■ Texte de travail
★ ★ ★ ★ ★ ★ ★

Les intervenan­ts ont apporté des éléments de réponse pour faire le bilan de plus d’un demisiècle de tâtonnemen­ts dans l’absence d’une réelle politique culturelle au Maroc.

Pour Nour Eddine Lakhmari les choses sont simples. En tant que cinéaste, auteur de la trilogie casablanca­ise, Casanegra, Zero et Burn Out pour lui : «un pays qui ne produit pas ses propres images est un pays mort. Ou alors il laisse d’autres se charger de lui en créer à leur guise. Nous avons un réel problème de culture au Maroc. Nous avons un vide énorme qu’il faut combler dans l’urgence par une réelle éducation artistique, par la liberté d’expression, par une prise de conscience que la culture est un grand levier de développem­ent humain. Nous avons aujourd’hui besoin d’une movida qui engage et fédère tous les artistes et les intellectu­els pour donner naissance à un mouvement qui nous fasse décoller et apporter plus de sang neuf à une culture moribonde ».

★ ★ ★ ★ ★ ★ ★

[Enregistrements tirés d'une collection]
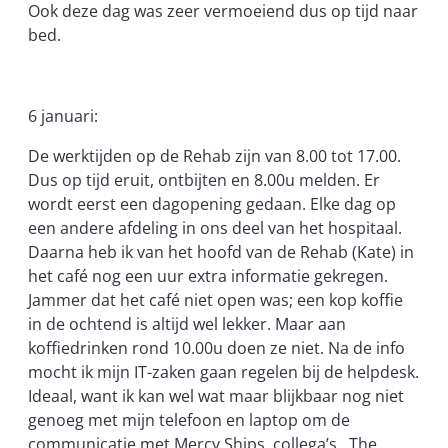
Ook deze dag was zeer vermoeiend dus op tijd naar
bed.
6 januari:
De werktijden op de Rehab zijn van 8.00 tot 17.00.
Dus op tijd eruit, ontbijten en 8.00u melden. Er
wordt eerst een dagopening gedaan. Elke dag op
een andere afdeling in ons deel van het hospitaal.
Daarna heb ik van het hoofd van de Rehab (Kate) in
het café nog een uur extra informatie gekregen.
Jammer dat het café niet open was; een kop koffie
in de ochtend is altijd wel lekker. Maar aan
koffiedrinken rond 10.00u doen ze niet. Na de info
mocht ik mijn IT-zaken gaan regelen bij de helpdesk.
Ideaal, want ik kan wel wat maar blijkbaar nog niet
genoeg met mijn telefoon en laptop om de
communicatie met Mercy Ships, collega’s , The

★ ★ ★ ★ ★ ★ ★

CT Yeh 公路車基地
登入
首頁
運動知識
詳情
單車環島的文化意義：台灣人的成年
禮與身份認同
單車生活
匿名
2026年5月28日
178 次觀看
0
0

★ ★ ★ ★ ★ ★ ★

■ Votre travail
a. Recopiez, dans le texte sur la culture au Maroc, le passage qui s'ouvre sur les mots contenant « Les intervenan­ts ont » et s'achève sur « culturelle au Maroc. ».
b. D'après le texte sur la culture au Maroc, quels films composent la trilogie casablancaise de Nour Eddine Lakhmari ?
c. Pour chacune des affirmations suivantes, indiquez par oui ou par non si elle concorde avec le texte sur la culture au Maroc, en citant les mots du texte qui permettent de trancher : (i) Selon Lakhmari, un pays qui ne produit pas ses propres images est un pays mort. (ii) Lakhmari juge la culture marocaine florissante. (iii) Lakhmari souhaite une movida qui rassemble les artistes.
Les enregistrements ne servent pas pour ce travail.

■ Corrigé des exercices
a.
Les intervenan­ts ont apporté des éléments de réponse pour faire le bilan de plus d’un demisiècle de tâtonnemen­ts dans l’absence d’une réelle politique culturelle au Maroc.

b. Casanegra, Zero et Burn Out.

c.
(i) Oui : « un pays qui ne produit pas ses propres images est un pays mort ».
(ii) Non : « apporter plus de sang neuf à une culture moribonde ».
(iii) Oui : « une movida qui engage et fédère tous les artistes ».